Als erstes am Unglücksort waren die Pursrucker. Sie entnahmen Löschwasser aus dem Unterflurhydranten am Vorplatz der Kirche. Umgehend versuchten die Einsatzkräfte, einen Riegel zwischen dem Brandobjekt und dem angrenzenden Wohnhaus zu errichten, was auch schnell gelang. Die Feuerwehren aus Lintach und Hiltersdorf hatten die Aufgabe, mit einer 200 Meter langen Schlauchleitung von einem Weiher Wasser heranzuschaffen und den Brand an der östlichen Gebäudeseite zu bekämpfen. Schwierig gestaltete sich die Personenrettung für die Atemschutztrupps der Feuerwehr Freudenberg-Wutschdorf. Es bedurfte zweier Wärmebildkameras, um bei dem dichten Rauch den Vermissten hinter einer Hackschnitzeleinlagerung zu finden und zu bergen.

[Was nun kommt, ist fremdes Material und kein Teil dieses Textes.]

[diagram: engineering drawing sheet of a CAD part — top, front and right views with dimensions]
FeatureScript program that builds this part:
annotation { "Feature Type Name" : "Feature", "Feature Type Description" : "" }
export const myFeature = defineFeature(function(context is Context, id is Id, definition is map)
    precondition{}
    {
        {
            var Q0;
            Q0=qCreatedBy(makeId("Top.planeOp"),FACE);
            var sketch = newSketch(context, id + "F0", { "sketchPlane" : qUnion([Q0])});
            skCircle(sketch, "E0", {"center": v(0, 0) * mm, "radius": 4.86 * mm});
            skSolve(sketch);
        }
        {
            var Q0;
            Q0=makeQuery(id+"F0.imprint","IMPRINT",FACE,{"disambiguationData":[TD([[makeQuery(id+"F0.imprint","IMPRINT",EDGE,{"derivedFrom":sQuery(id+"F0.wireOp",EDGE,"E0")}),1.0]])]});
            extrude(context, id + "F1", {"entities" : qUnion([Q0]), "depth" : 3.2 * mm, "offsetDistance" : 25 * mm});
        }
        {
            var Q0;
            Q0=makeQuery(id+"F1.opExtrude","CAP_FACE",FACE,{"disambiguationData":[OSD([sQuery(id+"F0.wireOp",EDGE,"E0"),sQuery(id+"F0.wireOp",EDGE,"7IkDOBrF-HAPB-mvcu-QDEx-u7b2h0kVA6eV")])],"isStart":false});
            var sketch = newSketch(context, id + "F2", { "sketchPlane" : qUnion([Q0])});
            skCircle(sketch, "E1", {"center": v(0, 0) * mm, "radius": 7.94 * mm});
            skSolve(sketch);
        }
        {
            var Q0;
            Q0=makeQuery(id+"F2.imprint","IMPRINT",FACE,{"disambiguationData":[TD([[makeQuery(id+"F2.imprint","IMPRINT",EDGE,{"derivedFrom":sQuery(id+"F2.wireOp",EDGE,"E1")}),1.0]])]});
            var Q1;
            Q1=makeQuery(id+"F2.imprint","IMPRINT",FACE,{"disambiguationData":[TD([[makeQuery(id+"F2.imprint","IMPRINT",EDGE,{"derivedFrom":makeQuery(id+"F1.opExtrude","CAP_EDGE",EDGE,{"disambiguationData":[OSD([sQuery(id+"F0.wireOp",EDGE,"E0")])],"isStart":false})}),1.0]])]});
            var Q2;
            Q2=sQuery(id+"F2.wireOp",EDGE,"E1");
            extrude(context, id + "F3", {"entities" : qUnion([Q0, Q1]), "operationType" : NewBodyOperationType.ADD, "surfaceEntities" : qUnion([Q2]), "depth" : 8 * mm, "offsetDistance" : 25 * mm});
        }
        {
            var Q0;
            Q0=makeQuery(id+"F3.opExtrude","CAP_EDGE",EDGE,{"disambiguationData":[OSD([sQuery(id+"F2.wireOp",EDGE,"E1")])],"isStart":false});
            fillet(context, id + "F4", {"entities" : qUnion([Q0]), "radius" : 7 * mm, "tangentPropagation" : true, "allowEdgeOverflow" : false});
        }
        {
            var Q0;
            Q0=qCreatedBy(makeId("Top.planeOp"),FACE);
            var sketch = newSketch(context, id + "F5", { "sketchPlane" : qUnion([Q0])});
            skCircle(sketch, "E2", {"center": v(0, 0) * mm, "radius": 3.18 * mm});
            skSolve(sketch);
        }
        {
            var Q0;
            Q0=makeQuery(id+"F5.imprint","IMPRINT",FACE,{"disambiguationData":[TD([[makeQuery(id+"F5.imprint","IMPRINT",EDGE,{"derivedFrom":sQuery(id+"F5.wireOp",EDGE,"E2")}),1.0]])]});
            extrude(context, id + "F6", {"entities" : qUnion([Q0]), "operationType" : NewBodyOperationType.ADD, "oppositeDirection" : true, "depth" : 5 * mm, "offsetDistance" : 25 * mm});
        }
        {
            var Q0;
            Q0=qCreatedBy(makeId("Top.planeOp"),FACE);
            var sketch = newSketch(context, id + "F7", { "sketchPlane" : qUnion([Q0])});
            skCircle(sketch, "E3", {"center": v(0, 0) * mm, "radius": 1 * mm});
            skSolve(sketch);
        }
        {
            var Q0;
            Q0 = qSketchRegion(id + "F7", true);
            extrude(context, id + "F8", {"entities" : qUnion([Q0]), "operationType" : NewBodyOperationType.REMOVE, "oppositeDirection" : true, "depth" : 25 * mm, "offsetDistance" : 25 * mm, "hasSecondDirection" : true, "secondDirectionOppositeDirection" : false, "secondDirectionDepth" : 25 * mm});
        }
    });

Die aus Bühl und Aschach kommenden Wehren zapften mit ihren Pumpen einen Weiher an der Schwander Straße an und versorgten mit dem Wasser die Drehleiter-Besatzung. Erfolgreich verlief auch die Brandbekämpfung der Feuerwehren Immenstetten und Etsdorf, die lange Wegstrecken zum Brandobjekt zurücklegen mussten.

Die Führungskräfte, bestehend aus Kreisbrandinspektor Hubert Blödt (Kümmersbruck) und den Kreisbrandmeistern Armin Daubenmerkl (Freudenberg) und Alexander Graf (Ursensollen), äußerten sich sehr positiv. Blödt betonte bei der Abschlussbesprechung in Schwand die schwierige Aufgabenstellung durch die eng aneinander gebauten Gebäude. Zweiter Bürgermeister Alfred Weiß schloss sich dem Lob an und zeigte sich stolz, dass die Einsatzkräfte dank fundierter Ausbildung die komplizierten Geräte beherrschen.